Ces études étaient toutefois gravement entachées de défauts méthodologiques et d’analyses douteuses des données. Une méta-analyse a en 2016 passé en revue l’ensemble des études d’imagerie cérébrale analysant les effets d’une consommation modérée de MDMA chez l’être humain, et a conclu qu’«il n’existe pas de preuves convaincantes que l’usage modéré de MDMA soit associé à des altérations structurelles ou fonctionnelles du cerveau».

Quant aux risques d’addiction et d’usage répété suite à l’utilisation de la MDMA dans le contexte clinique, plusieurs études se sont penchées sur le risque d’abus futur de la substance, sans qu'aucune ne trouve de danger significatif. Une équipe de recherche a réalisé un suivi de long terme des participantes et participants à une étude clinique impliquant la MDMA, et ont découvert que près de deux ans plus tard, aucune d’entre elles et eux n’avait utilisé la substance de manière récréative.

Que montre l'étude?

Les résultats de l’étude auprès des personnes autistes souffrant de phobie sociale sont extrêmement encourageants: celles ayant reçu la dose de MDMA lors des sessions de psychothérapie ont vu une réduction significative de leur anxiété sociale, bien plus importante que celle des personnes ayant reçu des placebo. Et ce changement positif a persisté six mois après la fin de l’étude clinique. L’échantillon étant toutefois très faible, avec seulement huit personnes recevant une dose de MDMA, d’autres études doivent être menées pour confirmer ces résultats.

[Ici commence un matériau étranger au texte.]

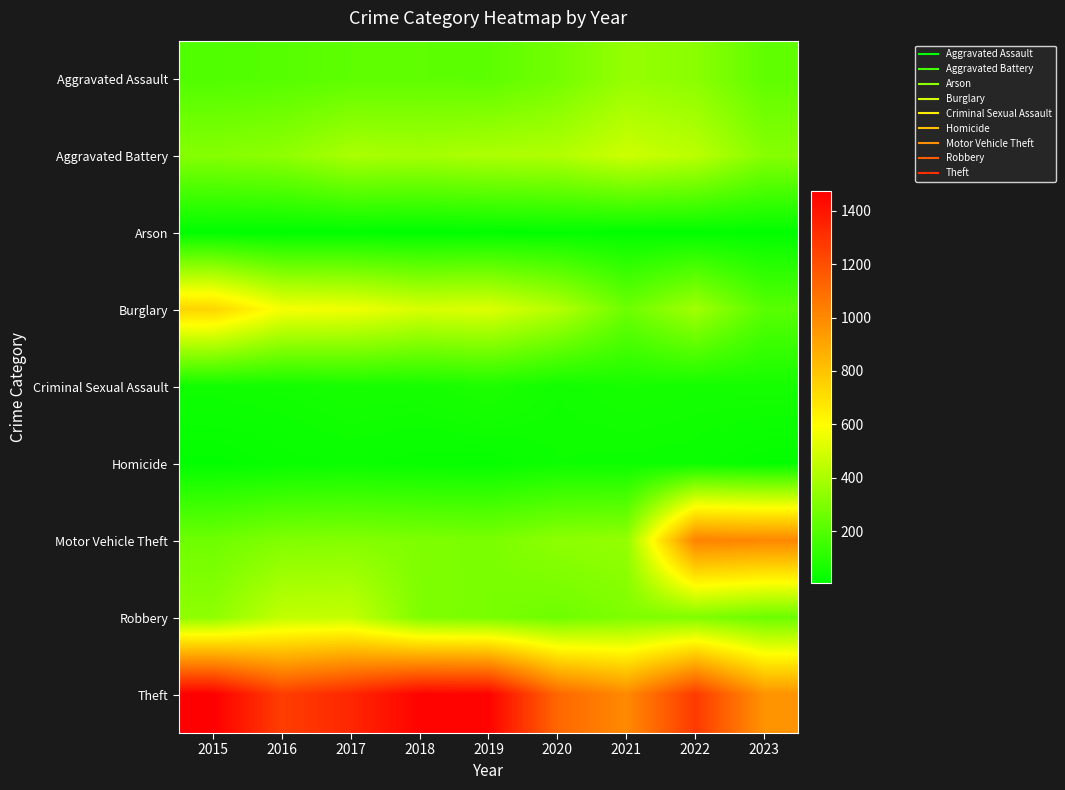

Reading left to right, what are all the values shown in this chart?

Aggravated Assault: 2015=194	2016=206	2017=225	2018=225	2019=223	2020=273	2021=352	2022=327	2023=229
Aggravated Battery: 2015=316	2016=336	2017=400	2018=389	2019=407	2020=416	2021=479	2022=439	2023=318
Arson: 2015=9	2016=7	2017=10	2018=7	2019=12	2020=17	2021=12	2022=12	2023=11
Burglary: 2015=738	2016=576	2017=562	2018=506	2019=517	2020=425	2021=261	2022=380	2023=213
Criminal Sexual Assault: 2015=46	2016=50	2017=61	2018=59	2019=77	2020=48	2021=61	2022=54	2023=57
Homicide: 2015=15	2016=26	2017=33	2018=25	2019=22	2020=41	2021=38	2022=36	2023=17
Motor Vehicle Theft: 2015=263	2016=304	2017=312	2018=298	2019=290	2020=333	2021=348	2022=1025	2023=1008
Robbery: 2015=337	2016=454	2017=460	2018=301	2019=287	2020=263	2021=300	2022=304	2023=255
Theft: 2015=1474	2016=1259	2017=1339	2018=1461	2019=1459	2020=1120	2021=998	2022=1271	2023=966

Les conclusions de l'étude sont néanmoins cohérentes non seulement avec les données anecdotiques recueillies sur des forums de consommateurs et consommatrices de drogues et plusieurs sondages, mais aussi avec l’ensemble de la recherche sur les vertus thérapeutiques de la MDMA menée depuis 2008.

Où en est la recherche?

Les travaux de recherche sur l'usage thérapeutique de la MDMA se sont concentrés ces des dix dernières années sur un autre trouble de l’anxiété, le stress post-traumatique. La dernière des études sur le sujet, conduite en double aveugle versus placebo, a été publiée en juin dernier dans The Lancet et a montré de larges bénéfices en termes de réduction des symptômes dus au stress post-traumatique chez certaines professions (armée, pompiers, police). L’association MAPS qui finance ces études espère arriver à faire légaliser la MDMA thérapeutique d’ici 2021 aux États-Unis.

En France, le contexte législatif de stricte prohibition empêche malheureusement toute recherche sur le potentiel thérapeutique de la MDMA ou d’autres drogues psychédéliques. La loi est telle que publier une étude sur le sujet pourrait valoir aux scientifiques une condamnation de cinq ans de prison et 75.000 € d’amende pour présentation d’une drogue sous un jour favorable, au titre de l’article L3421-4 du code de la santé publique. Gageons que les preuves toujours plus importantes sur le potentiel thérapeutique de la MDMA issues d’études conduites à l’étranger pourront un jour faire bouger nos lignes.